Clin Res Cardiol (2023). https://doi.org/10.1007/s00392-023-02302-4

Unexpected high rate of early recurrence after PVI with the radiofrequency-balloon
K. Plank1, B. Schmidt1, S. Chen1, S. Tohoku1, D. Schaack1, S. Bordignon1, L. Urbanek1, K. R. J. Chun1
1Medizinische Klinik III - CCB, Agaplesion Markus Krankenhaus, Frankfurt am Main;

Background: Recently a multi-electrode radiofrequency balloon (RFB) for pulmonary vein isolation (PVI) was introduced.

Objectives:  The aim of this single-center study was to investigate the incidence, and prognostic significance of early recurrences of atrial tachyarrythmia (ERAT) following RFB-based PVI.
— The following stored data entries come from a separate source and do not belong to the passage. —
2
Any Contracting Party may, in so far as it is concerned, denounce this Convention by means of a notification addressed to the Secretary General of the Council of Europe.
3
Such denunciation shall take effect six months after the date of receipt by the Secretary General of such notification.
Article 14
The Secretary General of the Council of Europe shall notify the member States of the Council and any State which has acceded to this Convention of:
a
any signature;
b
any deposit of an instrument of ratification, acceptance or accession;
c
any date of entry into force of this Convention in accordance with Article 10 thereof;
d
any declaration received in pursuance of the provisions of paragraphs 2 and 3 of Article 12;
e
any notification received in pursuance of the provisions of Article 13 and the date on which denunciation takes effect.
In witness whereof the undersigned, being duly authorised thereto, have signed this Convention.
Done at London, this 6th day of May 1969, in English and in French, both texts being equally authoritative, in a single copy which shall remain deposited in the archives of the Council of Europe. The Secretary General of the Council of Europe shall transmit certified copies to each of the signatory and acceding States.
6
Methods:  Consecutive patients with symptomatic atrial fibrillation (AF) were enrolled to undergo RFB-PVI. A 3D map guided the RFB navigation. Standard ablation procedures were done according to the recently published AURORA-registry study. All patients treated between December 2020 and March 2022 were enrolled in the study. ERAT was defined as documented AF/atrial tachycardia (AT) lasting more than 30 seconds within a 90-day blanking period (BP). Demographic data were analyzed.
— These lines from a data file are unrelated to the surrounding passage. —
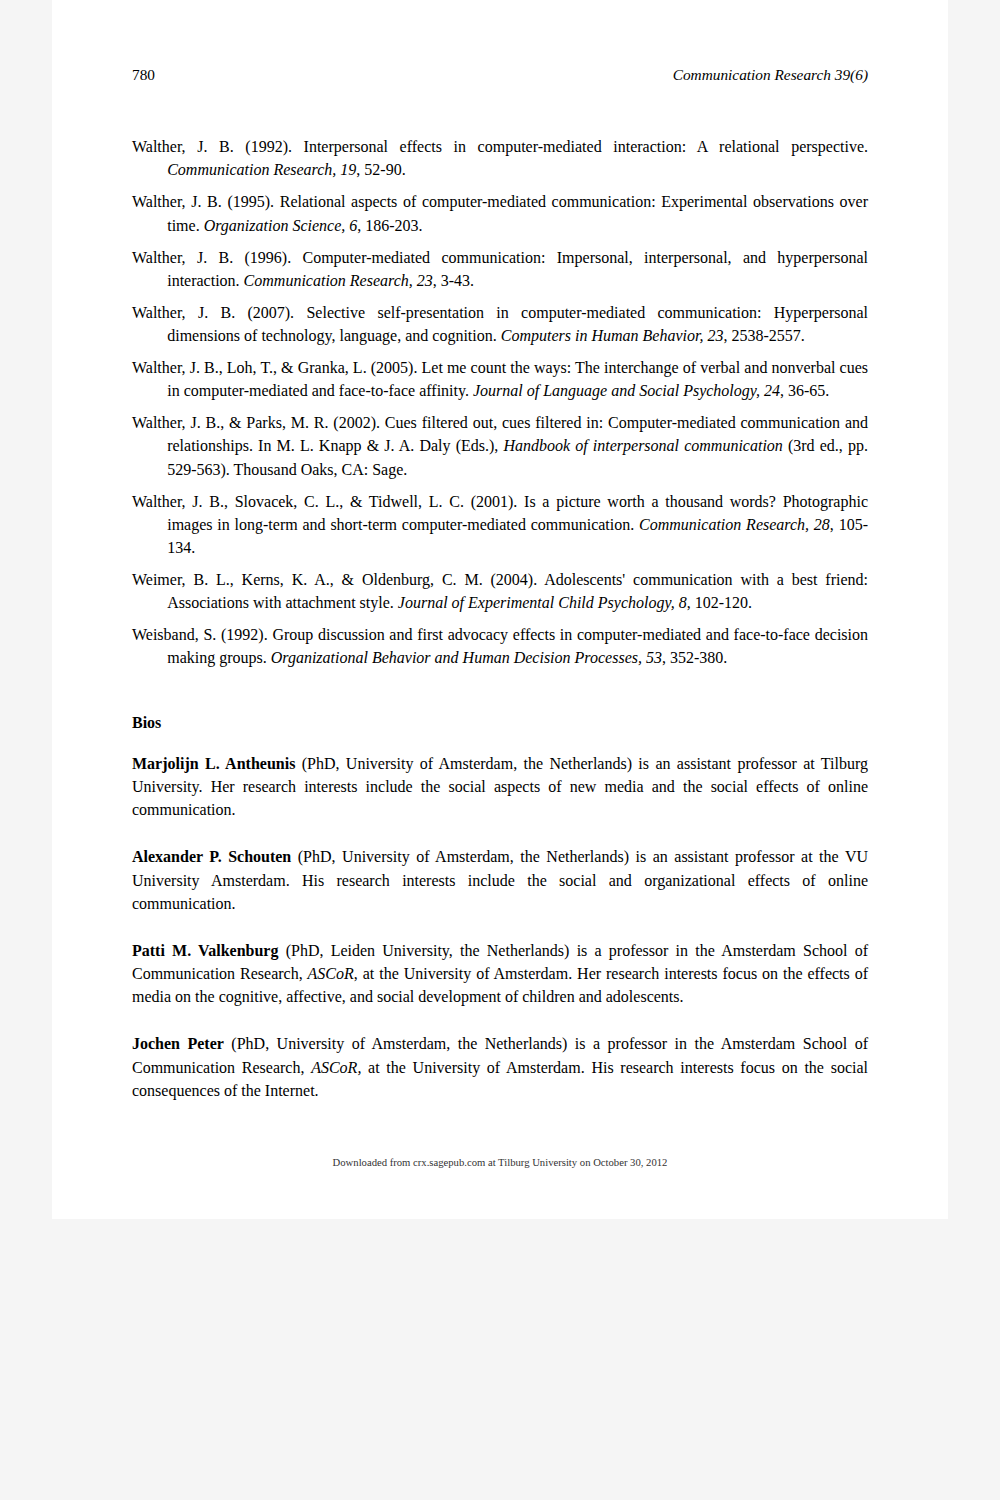780 Communication Research 39(6)
Walther, J. B. (1992). Interpersonal effects in computer-mediated interaction: A relational perspective. Communication Research, 19, 52-90.
Walther, J. B. (1995). Relational aspects of computer-mediated communication: Experimental observations over time. Organization Science, 6, 186-203.
Walther, J. B. (1996). Computer-mediated communication: Impersonal, interpersonal, and hyperpersonal interaction. Communication Research, 23, 3-43.
Walther, J. B. (2007). Selective self-presentation in computer-mediated communication: Hyperpersonal dimensions of technology, language, and cognition. Computers in Human Behavior, 23, 2538-2557.
Walther, J. B., Loh, T., & Granka, L. (2005). Let me count the ways: The interchange of verbal and nonverbal cues in computer-mediated and face-to-face affinity. Journal of Language and Social Psychology, 24, 36-65.
Walther, J. B., & Parks, M. R. (2002). Cues filtered out, cues filtered in: Computer-mediated communication and relationships. In M. L. Knapp & J. A. Daly (Eds.), Handbook of interpersonal communication (3rd ed., pp. 529-563). Thousand Oaks, CA: Sage.
Walther, J. B., Slovacek, C. L., & Tidwell, L. C. (2001). Is a picture worth a thousand words? Photographic images in long-term and short-term computer-mediated communication. Communication Research, 28, 105-134.
Weimer, B. L., Kerns, K. A., & Oldenburg, C. M. (2004). Adolescents' communication with a best friend: Associations with attachment style. Journal of Experimental Child Psychology, 8, 102-120.
Weisband, S. (1992). Group discussion and first advocacy effects in computer-mediated and face-to-face decision making groups. Organizational Behavior and Human Decision Processes, 53, 352-380.
Bios
Marjolijn L. Antheunis (PhD, University of Amsterdam, the Netherlands) is an assistant professor at Tilburg University. Her research interests include the social aspects of new media and the social effects of online communication.
Alexander P. Schouten (PhD, University of Amsterdam, the Netherlands) is an assistant professor at the VU University Amsterdam. His research interests include the social and organizational effects of online communication.
Patti M. Valkenburg (PhD, Leiden University, the Netherlands) is a professor in the Amsterdam School of Communication Research, ASCoR, at the University of Amsterdam. Her research interests focus on the effects of media on the cognitive, affective, and social development of children and adolescents.
Jochen Peter (PhD, University of Amsterdam, the Netherlands) is a professor in the Amsterdam School of Communication Research, ASCoR, at the University of Amsterdam. His research interests focus on the social consequences of the Internet.
Downloaded from crx.sagepub.com at Tilburg University on October 30, 2012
Results: A total of 63 consecutive patients (40% female, age 68±10, 57% paroxysmal atrial fibrillation [PAF]) were included. Median follow-up time was 389 days. Thirty-three of 63 (52%) experienced ERAT after a median of 2 days: Of these patients 58% and 42% had been ablated for PAF and persistent AF (persAF), respectively. The majority of ERAT events (22/33, 67%) occurred within the first week. ERAT patients were treated with antiarrhythmic drugs (58% amiodaron, <0.1% verapamil or betablocker) and/or electrocardioversion (ECV; 64% both, <0.1 only ECV). Of all patients with ERAT, 10/33 (30%) experienced AT/AF recurrence after the end of the blanking period. Similarly, patients without ERAT experienced an AT/AF recurrence out of blanking in 8/30 patients (27%; p=0.33). Focusing on baseline characteristics (type of AF, NYHA, diabetes mellitus, coronary artery disease, LA-diameter, LV-EF, BMI, age, stroke), we could not find any predictor for ERAT. Kaplan Meier estimated freedom of AF/AT out of the BP was 79% at one year, 86% for PAF and 73% for persAF (p<0.03). 

Conclusions:  This study indicates an unexpected high rate of ERAT after RFB-based PVI. ERAT did not seem to have a prognostic relevance. After a median of 389 days, 79% of all patients are free of AF/AT at one year. More studies are needed to better examine the significance of ERAT following RFB-PVI.